Sobre a similaridade das propostas, Obama afirma que seu gabinete tem se debruçado sobre pontos preocupantes em nossa cidade e feito pesquisas em legislações que possam ser adaptadas à realidade de Juiz de Fora. “Não deixa de ser uma inspiração. Fizemos a pesquisa e apresentamos o projeto que ainda será discutido.” Para o parlamentar, o principal intuito da proposição é fomentar uma discussão sobre o tema.

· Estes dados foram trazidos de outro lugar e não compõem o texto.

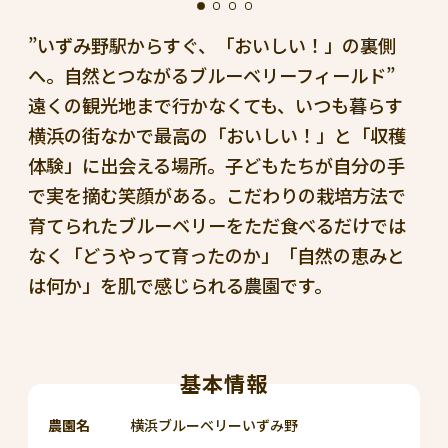
”いずみ野駅からすぐ、「おいしい！」の裏側
へ。自然とつながるブルーベリーフィールド”
遠くの観光地まで行かなくても、いつも暮らす
横浜の街なかで最高の「おいしい！」と「収穫
体験」に出会える場所。子どもたちが自分の手
で実を摘む笑顔がある。こだわりの栽培方法で
育てられたブルーベリーをただ食べるだけでは
なく「どうやって育ったのか」「自然の恵みと
は何か」を肌で感じられる農園です。
基本情報
農園名
横浜ブルーベリーいずみ野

“Não temos cadastro de flanelinhas na cidade. Isto deveria existir, pois isto não deixa de ser uma atividade. O projeto vem exatamente para fomentar esta discussão. Precisamos debater se vamos ou não regularizar a prática, até para podermos observar aspectos sociais necessários para dar dignidade a estas pessoas. A partir do debate, podemos melhorar o texto, fazer emendas ou mesmo retirar a proposição. Porém, o que não podemos deixar de fazer é um debate sobre o assunto, pois penso que um vereador precisa ter uma leitura das ruas. Percebemos que alguns usam da atividade para intimidar de forma criminosa. Juiz de Fora sempre foi uma cidade ordeira. Hoje, percebemos um certo caos.”